::: ТЕКСТ :::

Это мерзкая иллюзия, втемяшивается вам в голову через дикие боли, вместе с сонмами инородных мыслей, дающих иллюзию праведности и непоколебимости решений.

Спекуляции.
На основе даруемых с барского плеча фантомных благ:
«Вы хотите большего, мои маленьки гномики? Ах, хулиганьё! Тогда Я заберу часть того что имеете.»
 Плюс показательный отрыг одного из «условно своих» в утиль, с сопутствующим, конечно же, прилюдным «сдиранием кожи». Чтоб боялись и крепче держали уздечки, в которые впряженна основная масса говноедов подвластных системе.

Масса.
Бывает творожная. С изюмом. Так же жидко-каллоидная поносная, вялотекучая. Ну и конечно металлическая с твёрдокаменными тугоплавкими вкраплениями. Последняя течет, в основном, в переплавку. В горнило, где из позолот, желез и творогов выплавляется «фекалоид радужный, безответный».

Есть моменты.
Система — это, ко всему прочему, системЫ — слитые во едино. Левая сторона следит за правой, а правая из подлобья наблюдает за левой. Все слушается и обрабатывается в «центре управления движениями». Там же ставятся нетривиальные эксперименты, на основе снятых и изъятых информаций, как закрытых, так и общего пользования.
Например:

Контролируемые контрвращения винтиков под колпаками.

Контрвращения в собственном ареале, под негласным контролем тайных союзников из «тех самых».

Контрвращательные движения в питательной среде.

Продолжаются и.
Адские эксперименты по культивированию, возбуждению разнообразных видов ненависти и агрессии, как то:
«три медведя в одной берлоге»
«пауки в банке»
«пруха по бездорожью»
«страх в темноте»

Страх.
Обезличивание.

Прививание взаимной шизофрении как внутренней так и внешней приветствуется. Электорат не должен расслабляться. Вышеупомянутые массы не могут засохнуть и потрескаться. Монолит не расползется по углам. Пусть лучше ищет пятый угол население.


А я, ****юги вы задроченые, ваше всё живое и мёртвое ****. Всю вашу породу псиную. Одной злостью готов спалить ваши гермофродитарные сети влияния. Разъебать, разорвать зубами в клочья. Вцепиться и выдирать куски из ваших студенистых аморфных тел и бросать ими же в ваш заёбаный монолит. Плясать на зассаных могилах, заблёвывая их вашей же, но пережеванной плотью. Брать за ноги ваших грудничков-вы****ков и карманных собачек, забивать ими до смерти ваших проституток жён. Дробить в кашу ваши кости, в толстых кожаных мешках, превращая их в гнойный борщ с элементами ****агрязи. Утрамбовывать весь этот гадкий медиполам в цинки и сжигать щелочными смесями в компостных ямах.

Вы сами научили меня. Спасибо!

Жаль только что мне ничего этого не надо.

 И ненависть мутирует в любови потоки. Бесконтрольно и бездумно.

Система ваша работает как часы...

Радуйтесь, ****и!
Я не иду.

...

На основе моделей «закрытых систем» нынче организуются и глобальные, мировые. С вертикалями власти, псевдонезависимыми наблюдательными и органами контроля.

Помните, что каждая мысль в вашей голове давно уже не ваша. Но бойтесь и остерегайтесь прежде всего себя, ибо всё зависит именно от Вас!

И всё понятно и как на ладони всё, но случаются атомные взрывы, случаются.

::: ПРЕДСТАВЛЕННЫЕ ДАННЫЕ :::

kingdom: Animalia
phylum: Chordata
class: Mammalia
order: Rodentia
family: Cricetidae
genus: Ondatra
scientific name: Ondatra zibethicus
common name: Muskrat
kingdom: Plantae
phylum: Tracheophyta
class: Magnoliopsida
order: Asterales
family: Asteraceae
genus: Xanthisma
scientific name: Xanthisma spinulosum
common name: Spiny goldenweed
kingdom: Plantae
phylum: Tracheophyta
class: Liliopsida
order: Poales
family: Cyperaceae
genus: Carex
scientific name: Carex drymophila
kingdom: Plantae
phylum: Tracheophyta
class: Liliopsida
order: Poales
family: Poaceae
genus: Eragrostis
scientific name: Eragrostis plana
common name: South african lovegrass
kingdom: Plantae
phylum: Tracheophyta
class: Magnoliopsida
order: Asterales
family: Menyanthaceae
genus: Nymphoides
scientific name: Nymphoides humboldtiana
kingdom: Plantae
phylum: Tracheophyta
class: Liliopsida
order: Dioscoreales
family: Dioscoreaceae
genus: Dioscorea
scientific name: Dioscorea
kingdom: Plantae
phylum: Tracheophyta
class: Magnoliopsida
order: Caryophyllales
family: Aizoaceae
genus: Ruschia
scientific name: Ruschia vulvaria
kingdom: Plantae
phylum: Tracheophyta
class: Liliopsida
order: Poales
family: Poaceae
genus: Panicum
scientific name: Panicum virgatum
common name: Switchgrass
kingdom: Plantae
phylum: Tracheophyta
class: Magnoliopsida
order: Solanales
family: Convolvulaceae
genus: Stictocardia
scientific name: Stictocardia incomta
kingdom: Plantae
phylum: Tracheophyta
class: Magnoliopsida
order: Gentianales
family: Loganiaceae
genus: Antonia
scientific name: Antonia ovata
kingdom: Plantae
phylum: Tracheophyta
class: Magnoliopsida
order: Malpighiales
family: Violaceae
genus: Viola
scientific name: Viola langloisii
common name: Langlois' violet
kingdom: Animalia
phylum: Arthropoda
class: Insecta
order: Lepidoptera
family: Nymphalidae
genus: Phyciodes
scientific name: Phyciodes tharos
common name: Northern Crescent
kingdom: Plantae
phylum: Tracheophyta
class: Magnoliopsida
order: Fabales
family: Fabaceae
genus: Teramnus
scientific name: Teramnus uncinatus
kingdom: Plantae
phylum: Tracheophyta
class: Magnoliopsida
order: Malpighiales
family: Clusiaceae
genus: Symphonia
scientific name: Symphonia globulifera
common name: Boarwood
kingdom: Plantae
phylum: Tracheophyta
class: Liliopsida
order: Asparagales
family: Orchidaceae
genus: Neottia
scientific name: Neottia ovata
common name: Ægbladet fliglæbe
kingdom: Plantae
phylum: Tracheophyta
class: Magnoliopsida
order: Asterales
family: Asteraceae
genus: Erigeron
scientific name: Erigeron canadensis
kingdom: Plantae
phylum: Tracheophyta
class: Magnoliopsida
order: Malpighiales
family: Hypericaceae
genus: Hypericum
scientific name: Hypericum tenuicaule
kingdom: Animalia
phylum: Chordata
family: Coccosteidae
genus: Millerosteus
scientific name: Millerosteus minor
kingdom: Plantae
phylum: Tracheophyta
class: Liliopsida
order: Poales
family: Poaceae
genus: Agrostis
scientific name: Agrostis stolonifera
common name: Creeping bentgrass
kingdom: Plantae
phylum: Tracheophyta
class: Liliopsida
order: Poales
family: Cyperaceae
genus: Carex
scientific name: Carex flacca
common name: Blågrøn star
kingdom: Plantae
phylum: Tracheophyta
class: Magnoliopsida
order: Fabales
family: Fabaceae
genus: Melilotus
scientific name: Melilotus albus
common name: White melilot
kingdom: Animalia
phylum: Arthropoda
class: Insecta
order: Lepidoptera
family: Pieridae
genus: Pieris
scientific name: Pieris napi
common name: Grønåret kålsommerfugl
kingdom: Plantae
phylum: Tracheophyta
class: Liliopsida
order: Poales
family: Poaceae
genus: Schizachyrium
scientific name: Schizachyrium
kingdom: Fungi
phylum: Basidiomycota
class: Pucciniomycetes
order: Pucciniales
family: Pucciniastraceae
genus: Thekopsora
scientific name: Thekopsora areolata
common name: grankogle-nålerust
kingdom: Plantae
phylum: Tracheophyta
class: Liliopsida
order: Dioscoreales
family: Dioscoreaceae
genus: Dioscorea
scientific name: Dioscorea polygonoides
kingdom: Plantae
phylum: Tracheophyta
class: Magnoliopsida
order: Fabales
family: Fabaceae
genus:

:::

- УСЛОВИЕ ЗАДАЧИ
С чем в тексте о системе сравнивается её работа? Отвечайте, опираясь только на текст.

- ИТОГОВЫЙ ОТВЕТ
С часами: система работает как часы.